Jitters over another spike in crude oil and a Fed meeting tomorrow helped make for a rather shaky session, resulting in a rather negative market on very light trading. The Dow Industrials dropped 21 points (-0.2%) to 11219, the S&P 500 lost 4 points (-0.3%) to 1276, and the Nasdaq performed the worst of the big three - again - losing 13 points (-0.6%) to 2073. The Russell 2000 fell 5 points (-0.7%) to 696. The Dow Transports put in yet another poor showing, losing 1.4% while the Utilities fell 0.9%. Bonds drifted lower and yields edged higher: 6-month 5.17%, 2-year 4.94%, 5-year 4.86%, 10-year 4.92% and the 30-year 5.00%.
Market internals were solidly in the red, and look worse than the indices might imply. As previously mentioned, volume was very light - a lack of commitment with the Fed meeting tomorrow. Advances/declines were about 2 to 3 on the NYSE and 1 to 2 on the Nasdaq, with up/down volume 7 to 11 on the NYSE and 1 to 3 on the Nasdaq. New highs/lows were 56/67 on the NYSE and 42/106 on the Nasdaq.
More losers than winners among the groups today, but the numbers stayed relatively small. On the up side were the paper stocks (+1.8%), steel stocks (+1.4%), metals and mining (+1.4%) and the gold and silver stocks (+1.1%). Losing ground were the disk drives (-1.5%), biotechs (-1.5%), airlines (-1.4%), transports (-1.4%), health care products (-1.2%), utilities (-1.0%) and REITs (-1.0%).
Energy prices were a big story today, crude oil in particular. The surprise news of an Alaska oil field shutdown sent crude prices up over 2 dollars to $76.98/barrel.

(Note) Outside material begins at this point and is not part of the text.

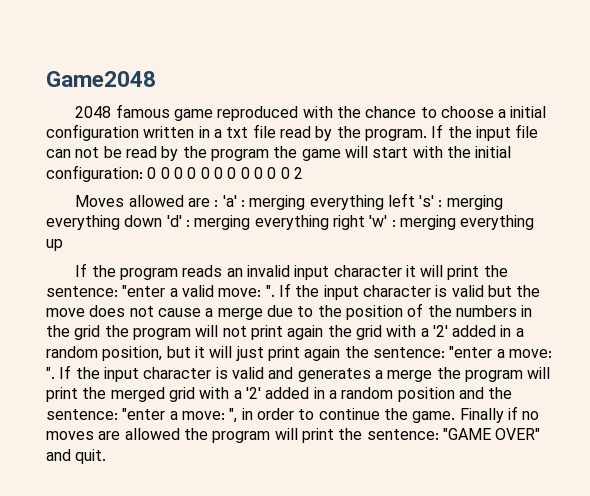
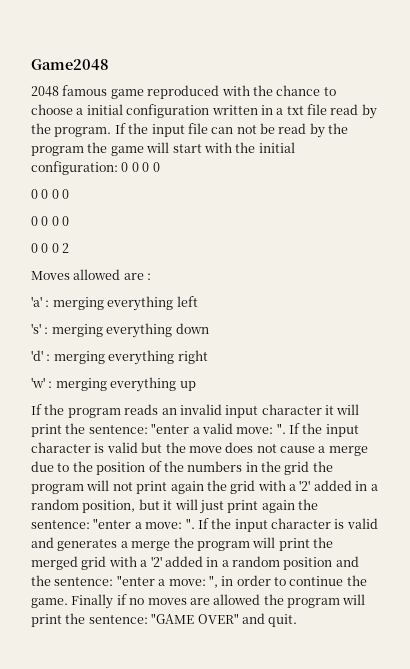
[200,167,250,179] 0 0 0 0 -> [31,189,70,199] [31,216,70,226] // 0 0 0 0 // 0 0 0 0 //
(219, 203) none -> (152, 276) //
(415, 200) none -> (198, 301) //
(163, 221) none -> (209, 328) //
(365, 222) none -> (208, 357) //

Gasoline rose a couple of cents to $2.25/gallon and traders forgot about natural gas, sending the price down to $6.91/mmBTU. The dollar index edged higher to 84.75. Gold also snuck up a few bucks to $649/ounce while silver slipped back to $12.24/ounce.
BMB Note: Another day when it felt like the market had a chance to fall apart, but there just weren’t enough people playing to make it happen. It seems that everyone is waiting for Fed Day tomorrow.
The two-dollar jump in oil prices isn’t real good news, especially since we have no idea how long that 400K barrels of supply will be offline.
The big interest rate decision is tomorrow - 2:15 ET - and tomorrow morning will likely be even quieter than today while everyone waits for the word. I know I won’t be making any new bets in one direction or the other until the news is out and the market has decided whether it’s good or bad. And who knows how long that will take? Can there really be much of a rally waiting in the wings when most everyone already assumes there won’t be a rate hike? And considering that fact, the market feels a little on the ’soft’ side in light of Friday’s big reversal and today’s mediocre session.